#### Assigned task 1:
Find every line in the rows below that contains the word "werden", and copy each of those lines.

A U.S. judge ruled a former Navy sailor charged with supporting terrorism to remain in jail, saying the man is a flight risk and a danger to the community.

Hassan Abujihaad, 31, pleaded not guilty last month to charges he provided material support to terrorists with intent to kill U.S. citizens and disclosed classified information relating to the national defense. He has been held without bail since his arrest in March in Phoenix.

Authorities maintain he passed on secret information about the location of Navy ships and the best ways to attack them. He was charged in the same case as Babar Ahmad, a British computer specialist arrested in 2004 and accused of running Web sites to raise money for terrorism. Ahmad is to be extradited to the U.S.

"I'm not satisfied the defendant has overcome the presumption of flight risk and dangerousness," U.S. District Judge Mark Kravitz said Thursday in a detention hearing, noting that Abujihaad has a fiancee in Morocco. He also cited recorded phone conversations in which Abujihaad suggested he might flee if things got too tough.

Abujihaad's attorney, Dan LaBelle, had argued the government's case was weak.

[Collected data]
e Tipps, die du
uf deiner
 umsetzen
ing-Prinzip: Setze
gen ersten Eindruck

* * *

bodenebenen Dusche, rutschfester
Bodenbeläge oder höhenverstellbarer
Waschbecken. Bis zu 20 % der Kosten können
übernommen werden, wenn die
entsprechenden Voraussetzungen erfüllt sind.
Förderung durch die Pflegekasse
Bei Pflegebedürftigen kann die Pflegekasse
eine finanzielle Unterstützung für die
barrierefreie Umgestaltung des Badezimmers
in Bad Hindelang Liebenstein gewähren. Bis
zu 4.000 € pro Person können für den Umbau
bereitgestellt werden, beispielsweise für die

#### Assigned task 2:
Go on with the news report on the former Navy sailor's detention hearing, picking up right after its last sentence.

#### Answer space 1:
übernommen werden, wenn die
bereitgestellt werden, beispielsweise für die

#### Answer space 2:
Investigators say he provided secrets, in the form of classified documents, to Ahmad a suspected terrorism financier.

During a search of Ahmad's computers, investigators discovered files containing classified information about the positions of U.S. Navy ships and discussing their susceptibility to attack, officials said.

Abujihaad exchanged e-mails with Ahmad while on active duty on the USS Benfold, a guided-missile destroyer, in 2000 and 2001, according to an FBI affidavit. In those e-mails, Abujihaad discussed naval briefings and praised Osama bin Laden and those who attacked the USS Cole in 2000, according to the affidavit.

Abujihaad, who received an honorable discharge from the Navy in 2002, faces up to 25 years in prison if convicted.